Tutela de saúde de alto custo e a obrigatoriedade de fornecimento: uma solução necessária, por Francisco Glauber Pessoa Alves

Tema relevante pende de julgamento em repercussão geral no STF acerca da saúde pública e na formulação de políticas públicas, a saber, a controvérsia sobre a obrigatoriedade de o Poder Público fornecer medicamento de alto custo (STF, Pleno, RE 566.471/RN, rel. Min. Marco Aurélio, DJe-157 07/12/2007).  A recém-empossada Presidente, Ministra Carmem Lúcia, segundo noticia a imprensa, pautará o assunto para julgamento proximamente. De acordo com dados da própria Corte, 26.388 (vinte e seis mil trezentos e oitenta e oito) processos estão sobrestados aguardando a definição dessa matéria.
Até aqui, aquele Colegiado vem seguindo, em linhas gerais, o que decidiu seu Pleno na STA n. 175 AgR/CE, cujo relator foi o Ministro Gilmar Mendes[1]. Dito julgado destaca-se por ter sido proferido posteriormente às Audiências Públicas por si iniciadas, havidas em 28, 28 e 29 de abril e 4, 6 e 7 de maio do ano de 2009, tendo, inclusive, ensejado o início do programa do CNJ Fórum do Judiciário para a Saúde. A partir da análise dos votos diversos, destacando-se a preponderância do relator (com ampla menção à doutrina e às informações hauridas na audiência pública), então presidente do STF, pode-se destacar uma série de nortes hermenêuticos: 1) não há um direito absoluto a todo e qualquer procedimento necessário para a proteção, promoção e recuperação da saúde, embora haja um direito público subjetivo a políticas públicas que promovam, protejam e recuperem a saúde; 2) aprestação individual da saúde estaria condicionada ao não comprometimento do funcionamento do SUS, a ser demonstrado e fundamentado de forma clara; 3) a observância de um viés programático ao direito à saúde, pois sempre haverá uma nova descoberta, um novo exame, um novo prognóstico ou procedimento cirúrgico, uma nova doença ou a volta de uma doença supostamente erradica; 4) há de ser considerada a proibição do art. 12 da Lei n. 6.360/76 (industrialização, exposição à venda e consumo de medicamentos, drogas, insumos farmacêuticos e correlatos antes de registrado no Ministério da Saúde), com alguma abertura por conta da viabilidade excepcional de autorização de importação, pela ANVISA, de medicamento não registrado (com base na Lei n. 9.782/99); 5) em geral, deverá ser privilegiado o tratamento fornecido pelo SUS em detrimento de opção diversa escolhida pelo paciente, sempre que não for comprovada a ineficácia ou a impropriedade de política de saúde existente; 6) medida diferente da custeada pelo SUS deve ser fornecida a determinada pessoa que, por razões específicas de seu organismo, comprove que o tratamento fornecido não é eficaz no seu caso; 7) o Estado não pode ser condenado a fornecer tratamentos experimentais; 8) a ausência de tratamento clínico por não estar inserido em Protocolos Clínicos e das Diretrizes Terapêuticas, por si só, não afasta a sindicabilidade jurisdicional, sendo essenciais, no entanto audiência e instrução probatória.
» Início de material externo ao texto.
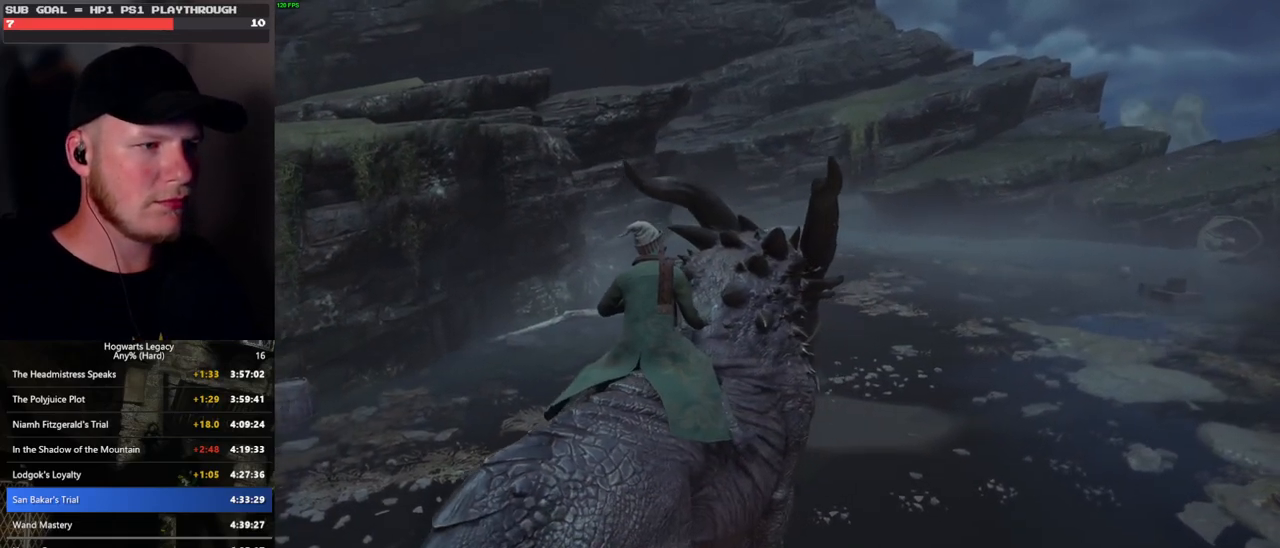
{"keys": [], "mouse": [], "events": [[17, "b", "down"], [83, "b", "up"], [200, "b", "down"], [250, "b", "up"], [350, "b", "down"], [417, "b", "up"]]}
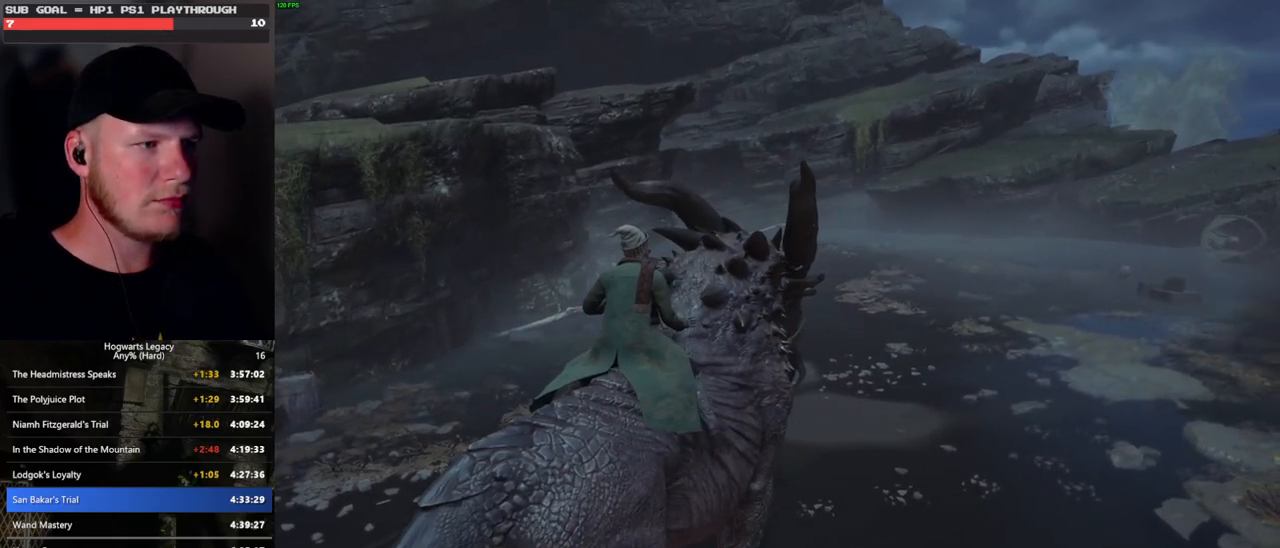
{"keys": [], "mouse": [], "events": [[17, "b", "down"], [67, "b", "up"], [183, "b", "down"], [233, "b", "up"], [367, "b", "down"], [417, "b", "up"]]}
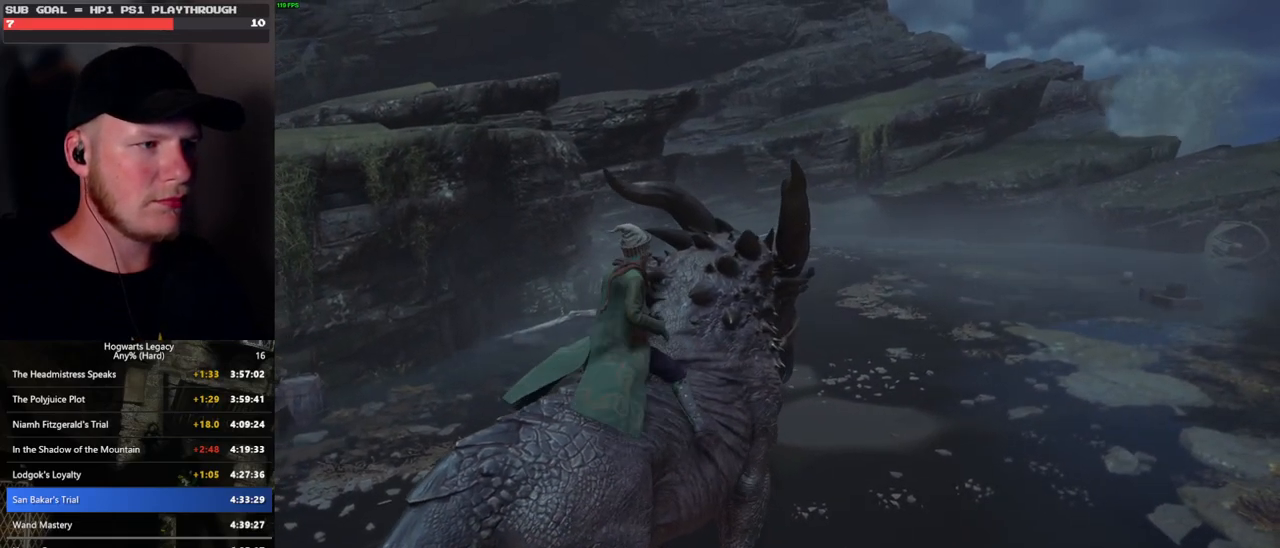
{"keys": [], "mouse": [], "events": [[67, "b", "down"], [183, "b", "up"]]}
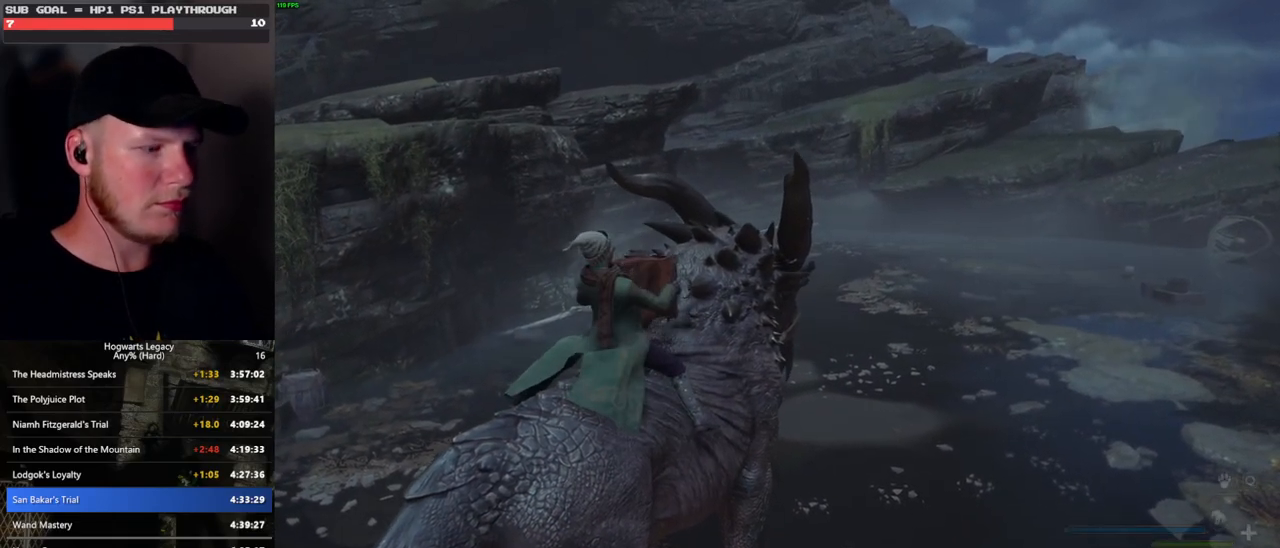
{"keys": [], "mouse": [], "events": [[417, "r", "down"], [500, "r", "up"]]}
Considerando ser o STF um tribunal de direito e não de fato, apenas por exceção os casos concretos são enfrentados com maior vagueza. Ainda assim, vários julgados têm se referido ao precedente acima como linha de argumentação (e.g.: STF, STA 761 AgR/DF, rel. Min. Ricardo Lewandowski, DJe-101  29.05.2015; STF, 2ª. T., ARE 876.459/RN, rel. Min. Gilmar Mendes, DJe-081 04/05/2015; STF, 1ª. T., RE 848.086/RN, rel. Min. Roberto Barroso, DJe-122 24/06/2015; STF, 1ª. T., ARE 799.136/RS, rel. Min. Dias Toffoli, DJe-161 21/08/2014).
No campo infraconstitucional, considerando a existência de vários tribunais e turmas recursais no país, no âmbito federal e estadual, que processam causas de saúde contra o Poder Público, é que surge maior riqueza de casos judicialmente postos e soluções apresentadas. As decisões, via de regra, caminham pela tez pró-prestação, sem análise aprofundada da reserva do possível.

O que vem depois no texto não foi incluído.